§ STATED EXERCISE
Could you put the lines below into a two-column CSV with the headers "prompt" and "entry", giving each line its own row with its text and its answer, each in one quoted field and with any line breaks replaced by spaces?

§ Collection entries

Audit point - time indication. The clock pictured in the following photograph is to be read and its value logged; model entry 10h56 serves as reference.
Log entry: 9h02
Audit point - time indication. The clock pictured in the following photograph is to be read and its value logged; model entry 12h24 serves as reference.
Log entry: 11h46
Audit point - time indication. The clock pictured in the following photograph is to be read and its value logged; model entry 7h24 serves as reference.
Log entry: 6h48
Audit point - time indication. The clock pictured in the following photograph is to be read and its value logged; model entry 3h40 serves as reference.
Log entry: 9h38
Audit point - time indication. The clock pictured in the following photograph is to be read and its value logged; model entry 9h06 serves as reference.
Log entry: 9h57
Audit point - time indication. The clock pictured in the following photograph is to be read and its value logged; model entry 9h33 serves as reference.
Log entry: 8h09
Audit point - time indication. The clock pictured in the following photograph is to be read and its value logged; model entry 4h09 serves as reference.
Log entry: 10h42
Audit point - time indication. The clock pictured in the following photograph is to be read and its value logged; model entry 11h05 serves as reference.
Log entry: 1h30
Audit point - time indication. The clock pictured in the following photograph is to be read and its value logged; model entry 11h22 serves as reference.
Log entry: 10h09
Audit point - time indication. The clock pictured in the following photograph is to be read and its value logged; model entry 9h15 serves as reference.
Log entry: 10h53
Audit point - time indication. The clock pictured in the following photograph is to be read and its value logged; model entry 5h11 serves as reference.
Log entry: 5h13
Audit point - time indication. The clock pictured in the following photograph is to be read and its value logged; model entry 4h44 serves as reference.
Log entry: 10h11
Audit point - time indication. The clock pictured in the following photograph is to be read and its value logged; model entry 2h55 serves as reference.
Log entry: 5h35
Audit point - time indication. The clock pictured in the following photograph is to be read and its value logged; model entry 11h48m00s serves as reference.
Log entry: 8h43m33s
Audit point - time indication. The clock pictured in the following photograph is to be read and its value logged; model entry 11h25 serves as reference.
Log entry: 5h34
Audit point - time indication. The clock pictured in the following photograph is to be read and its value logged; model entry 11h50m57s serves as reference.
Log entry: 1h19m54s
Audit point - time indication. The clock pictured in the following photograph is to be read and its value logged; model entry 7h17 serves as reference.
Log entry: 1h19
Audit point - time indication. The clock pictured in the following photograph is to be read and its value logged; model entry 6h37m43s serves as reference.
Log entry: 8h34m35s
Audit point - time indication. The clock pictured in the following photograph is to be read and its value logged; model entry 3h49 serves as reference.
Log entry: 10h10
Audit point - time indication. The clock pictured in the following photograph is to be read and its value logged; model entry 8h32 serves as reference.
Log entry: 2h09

§ FULL OUTPUT
prompt,entry
"Audit point - time indication. The clock pictured in the following photograph is to be read and its value logged; model entry 10h56 serves as reference. Log entry:","9h02"
"Audit point - time indication. The clock pictured in the following photograph is to be read and its value logged; model entry 12h24 serves as reference. Log entry:","11h46"
"Audit point - time indication. The clock pictured in the following photograph is to be read and its value logged; model entry 7h24 serves as reference. Log entry:","6h48"
"Audit point - time indication. The clock pictured in the following photograph is to be read and its value logged; model entry 3h40 serves as reference. Log entry:","9h38"
"Audit point - time indication. The clock pictured in the following photograph is to be read and its value logged; model entry 9h06 serves as reference. Log entry:","9h57"
"Audit point - time indication. The clock pictured in the following photograph is to be read and its value logged; model entry 9h33 serves as reference. Log entry:","8h09"
"Audit point - time indication. The clock pictured in the following photograph is to be read and its value logged; model entry 4h09 serves as reference. Log entry:","10h42"
"Audit point - time indication. The clock pictured in the following photograph is to be read and its value logged; model entry 11h05 serves as reference. Log entry:","1h30"
"Audit point - time indication. The clock pictured in the following photograph is to be read and its value logged; model entry 11h22 serves as reference. Log entry:","10h09"
"Audit point - time indication. The clock pictured in the following photograph is to be read and its value logged; model entry 9h15 serves as reference. Log entry:","10h53"
"Audit point - time indication. The clock pictured in the following photograph is to be read and its value logged; model entry 5h11 serves as reference. Log entry:","5h13"
"Audit point - time indication. The clock pictured in the following photograph is to be read and its value logged; model entry 4h44 serves as reference. Log entry:","10h11"
"Audit point - time indication. The clock pictured in the following photograph is to be read and its value logged; model entry 2h55 serves as reference. Log entry:","5h35"
"Audit point - time indication. The clock pictured in the following photograph is to be read and its value logged; model entry 11h48m00s serves as reference. Log entry:","8h43m33s"
"Audit point - time indication. The clock pictured in the following photograph is to be read and its value logged; model entry 11h25 serves as reference. Log entry:","5h34"
"Audit point - time indication. The clock pictured in the following photograph is to be read and its value logged; model entry 11h50m57s serves as reference. Log entry:","1h19m54s"
"Audit point - time indication. The clock pictured in the following photograph is to be read and its value logged; model entry 7h17 serves as reference. Log entry:","1h19"
"Audit point - time indication. The clock pictured in the following photograph is to be read and its value logged; model entry 6h37m43s serves as reference. Log entry:","8h34m35s"
"Audit point - time indication. The clock pictured in the following photograph is to be read and its value logged; model entry 3h49 serves as reference. Log entry:","10h10"
"Audit point - time indication. The clock pictured in the following photograph is to be read and its value logged; model entry 8h32 serves as reference. Log entry:","2h09"